Cameron then launched an “enhanced strategic dialogue” involving a meeting every year in which the countries would discuss issues including security, trade and education.

If UK support for the Pakistani security establishment has been intended to influence it to reduce its support for the Taliban, it is unclear what has been achieved. In public, UK ministers, rather than challenging Pakistan for backing the Taliban, have long claimed Islamabad is keen to promote regional stability.

The UK government stated in 2019 that “The UK recognises the critical role Pakistan has to play in facilitating stability in the region, and in enabling the conditions for meaningful peace talks between Afghanistan and the Taliban. This is one of the many reasons that the UK continues to invest in the close Defence relationship with Pakistan.”

The UK has offered some support to Pakistan to counter terrorism on its soil. In 2011, an elite team of 18-20 British military trainers was stationed in Quetta “to train front line forces in the struggle against al Qaeda and the Taliban”.

But the team was expelled from the country by the Pakistani government after the US assassination of Osama Bin Laden in Pakistan the previous month.

Patrick Sanders, a senior UK military commander, said in 2017 that “Pakistan has made breathtaking gains against terrorists and extremists in Tribal areas, unmatched in over 150 years, and deserves credit for that.” He added: “Our relationship is very close and the role the Pakistan army plays is very important in the region.”

In March of this year, Sanders was in Pakistan again to meet Pakistan’s Chief of Army Staff General Qamar Javed Bajwa and said he “acknowledged and appreciated” the Pakistan army’s efforts in fight against terrorism.

Close relations between London and Islamabad have continued while Pakistan’s backing for extremist groups has gone beyond the Taliban.
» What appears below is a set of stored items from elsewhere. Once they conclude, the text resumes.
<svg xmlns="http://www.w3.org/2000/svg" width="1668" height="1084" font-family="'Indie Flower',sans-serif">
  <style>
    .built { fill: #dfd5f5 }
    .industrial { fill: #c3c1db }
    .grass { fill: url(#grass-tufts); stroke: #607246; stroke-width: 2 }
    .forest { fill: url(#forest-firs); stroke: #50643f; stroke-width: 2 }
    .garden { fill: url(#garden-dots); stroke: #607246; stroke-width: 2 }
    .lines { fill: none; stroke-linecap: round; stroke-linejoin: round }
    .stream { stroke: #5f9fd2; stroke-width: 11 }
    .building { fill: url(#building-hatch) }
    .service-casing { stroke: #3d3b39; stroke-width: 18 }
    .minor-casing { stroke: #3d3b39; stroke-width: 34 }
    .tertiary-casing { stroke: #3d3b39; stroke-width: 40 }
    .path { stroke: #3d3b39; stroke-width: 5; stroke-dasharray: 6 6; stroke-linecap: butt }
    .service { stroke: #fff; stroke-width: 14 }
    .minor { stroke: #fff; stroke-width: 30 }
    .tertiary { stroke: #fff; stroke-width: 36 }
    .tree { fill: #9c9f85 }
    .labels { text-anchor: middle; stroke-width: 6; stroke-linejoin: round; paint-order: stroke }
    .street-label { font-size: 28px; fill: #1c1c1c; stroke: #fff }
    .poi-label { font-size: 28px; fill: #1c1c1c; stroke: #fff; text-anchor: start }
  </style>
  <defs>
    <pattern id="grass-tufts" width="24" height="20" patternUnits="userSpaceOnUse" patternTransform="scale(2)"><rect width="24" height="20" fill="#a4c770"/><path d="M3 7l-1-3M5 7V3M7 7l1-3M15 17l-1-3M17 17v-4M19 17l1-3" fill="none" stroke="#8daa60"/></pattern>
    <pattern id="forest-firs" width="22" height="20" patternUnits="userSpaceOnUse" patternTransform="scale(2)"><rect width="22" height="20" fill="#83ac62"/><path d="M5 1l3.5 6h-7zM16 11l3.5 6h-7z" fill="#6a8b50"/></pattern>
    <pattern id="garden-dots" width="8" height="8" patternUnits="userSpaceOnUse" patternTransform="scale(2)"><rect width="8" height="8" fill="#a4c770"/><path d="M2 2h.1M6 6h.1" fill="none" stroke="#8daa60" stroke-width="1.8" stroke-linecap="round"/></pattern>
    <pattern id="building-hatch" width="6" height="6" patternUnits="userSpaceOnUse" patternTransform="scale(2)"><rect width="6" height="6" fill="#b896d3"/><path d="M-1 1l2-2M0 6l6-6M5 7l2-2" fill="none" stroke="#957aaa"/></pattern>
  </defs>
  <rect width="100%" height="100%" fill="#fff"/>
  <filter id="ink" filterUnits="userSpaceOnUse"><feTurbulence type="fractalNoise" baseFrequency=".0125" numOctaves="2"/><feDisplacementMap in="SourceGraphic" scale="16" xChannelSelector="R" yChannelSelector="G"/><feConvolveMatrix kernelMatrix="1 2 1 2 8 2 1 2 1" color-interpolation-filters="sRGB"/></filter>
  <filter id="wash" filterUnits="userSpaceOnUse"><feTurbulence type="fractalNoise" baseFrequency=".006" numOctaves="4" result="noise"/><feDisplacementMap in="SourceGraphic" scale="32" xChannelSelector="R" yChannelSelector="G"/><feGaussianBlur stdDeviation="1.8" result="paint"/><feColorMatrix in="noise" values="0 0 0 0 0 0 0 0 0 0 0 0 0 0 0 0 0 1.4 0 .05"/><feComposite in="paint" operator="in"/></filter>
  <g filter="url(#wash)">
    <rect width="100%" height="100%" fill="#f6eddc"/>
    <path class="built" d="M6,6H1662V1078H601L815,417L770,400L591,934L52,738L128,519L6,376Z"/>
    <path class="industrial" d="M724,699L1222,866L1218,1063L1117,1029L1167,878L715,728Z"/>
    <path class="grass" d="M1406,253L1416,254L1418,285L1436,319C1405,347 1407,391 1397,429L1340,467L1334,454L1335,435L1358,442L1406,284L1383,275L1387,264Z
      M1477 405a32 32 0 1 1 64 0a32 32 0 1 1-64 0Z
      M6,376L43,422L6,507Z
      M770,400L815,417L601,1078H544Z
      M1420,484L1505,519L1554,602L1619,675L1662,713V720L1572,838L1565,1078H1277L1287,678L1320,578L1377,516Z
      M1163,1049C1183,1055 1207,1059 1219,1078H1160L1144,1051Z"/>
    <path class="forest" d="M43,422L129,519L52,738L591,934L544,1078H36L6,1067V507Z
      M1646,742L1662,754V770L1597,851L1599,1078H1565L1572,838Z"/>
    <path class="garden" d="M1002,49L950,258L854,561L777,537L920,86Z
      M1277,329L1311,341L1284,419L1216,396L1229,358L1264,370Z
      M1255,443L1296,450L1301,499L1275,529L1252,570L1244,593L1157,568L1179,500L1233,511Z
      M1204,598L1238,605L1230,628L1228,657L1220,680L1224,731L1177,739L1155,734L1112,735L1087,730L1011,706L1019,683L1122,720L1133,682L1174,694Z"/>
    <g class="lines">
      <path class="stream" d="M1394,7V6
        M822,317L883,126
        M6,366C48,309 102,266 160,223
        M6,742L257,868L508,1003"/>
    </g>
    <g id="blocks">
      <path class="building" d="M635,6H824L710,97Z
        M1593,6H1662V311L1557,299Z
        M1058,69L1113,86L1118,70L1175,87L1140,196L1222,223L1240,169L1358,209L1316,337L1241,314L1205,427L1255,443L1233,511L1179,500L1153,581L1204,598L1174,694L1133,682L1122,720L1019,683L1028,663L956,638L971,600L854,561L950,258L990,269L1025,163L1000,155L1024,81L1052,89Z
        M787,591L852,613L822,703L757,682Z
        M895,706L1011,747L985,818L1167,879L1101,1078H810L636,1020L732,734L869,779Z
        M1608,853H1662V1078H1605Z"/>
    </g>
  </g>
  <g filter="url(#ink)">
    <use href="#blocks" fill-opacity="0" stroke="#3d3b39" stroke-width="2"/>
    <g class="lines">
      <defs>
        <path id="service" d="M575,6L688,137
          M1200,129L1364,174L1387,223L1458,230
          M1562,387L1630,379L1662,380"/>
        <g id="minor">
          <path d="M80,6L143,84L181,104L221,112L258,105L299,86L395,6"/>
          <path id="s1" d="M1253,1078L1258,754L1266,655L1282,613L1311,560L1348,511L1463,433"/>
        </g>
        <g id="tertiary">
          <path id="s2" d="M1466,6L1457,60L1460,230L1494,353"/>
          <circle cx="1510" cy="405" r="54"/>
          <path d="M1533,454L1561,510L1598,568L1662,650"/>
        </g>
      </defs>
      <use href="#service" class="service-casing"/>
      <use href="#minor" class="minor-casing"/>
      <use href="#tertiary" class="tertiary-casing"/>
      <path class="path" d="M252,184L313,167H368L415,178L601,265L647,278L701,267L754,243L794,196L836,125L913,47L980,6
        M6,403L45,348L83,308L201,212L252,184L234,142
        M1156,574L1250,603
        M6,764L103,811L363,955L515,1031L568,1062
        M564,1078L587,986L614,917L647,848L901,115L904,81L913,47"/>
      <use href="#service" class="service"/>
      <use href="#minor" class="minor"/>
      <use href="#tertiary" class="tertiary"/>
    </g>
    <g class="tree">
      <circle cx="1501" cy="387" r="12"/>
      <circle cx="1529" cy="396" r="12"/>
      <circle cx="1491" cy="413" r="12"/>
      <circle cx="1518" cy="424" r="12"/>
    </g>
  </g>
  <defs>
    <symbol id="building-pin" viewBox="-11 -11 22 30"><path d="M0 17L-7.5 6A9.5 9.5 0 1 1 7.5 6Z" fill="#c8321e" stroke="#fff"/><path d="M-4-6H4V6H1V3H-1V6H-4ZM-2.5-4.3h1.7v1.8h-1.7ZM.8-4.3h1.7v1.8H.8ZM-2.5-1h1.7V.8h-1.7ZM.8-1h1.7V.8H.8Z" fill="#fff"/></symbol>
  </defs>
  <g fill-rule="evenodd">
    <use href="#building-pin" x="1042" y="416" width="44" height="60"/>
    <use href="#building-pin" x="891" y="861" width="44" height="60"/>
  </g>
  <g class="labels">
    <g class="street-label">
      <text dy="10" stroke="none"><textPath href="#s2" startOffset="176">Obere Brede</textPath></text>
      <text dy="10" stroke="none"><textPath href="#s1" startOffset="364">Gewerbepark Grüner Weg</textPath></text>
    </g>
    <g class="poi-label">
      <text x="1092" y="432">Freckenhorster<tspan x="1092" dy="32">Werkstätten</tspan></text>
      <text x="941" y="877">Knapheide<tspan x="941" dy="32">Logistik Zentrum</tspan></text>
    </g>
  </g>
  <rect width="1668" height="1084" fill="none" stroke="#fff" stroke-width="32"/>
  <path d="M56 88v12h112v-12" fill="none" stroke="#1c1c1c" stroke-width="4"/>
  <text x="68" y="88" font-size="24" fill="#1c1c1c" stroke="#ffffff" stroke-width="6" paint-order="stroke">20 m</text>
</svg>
Last week Lt Gen HR McMaster, the former US National Security Adviser, said that Pakistan should be treated as a “pariah state” if it did not stop its support for jihadi groups.

“We have to stop pretending that Pakistan is a partner,” he said. “Pakistan has been acting as an enemy nation against us by organising, training and equipping these forces and by continuing to use jihadist terrorist organisations as an arm of their foreign policy.”

The Ministry of Defence declined to comment for this article.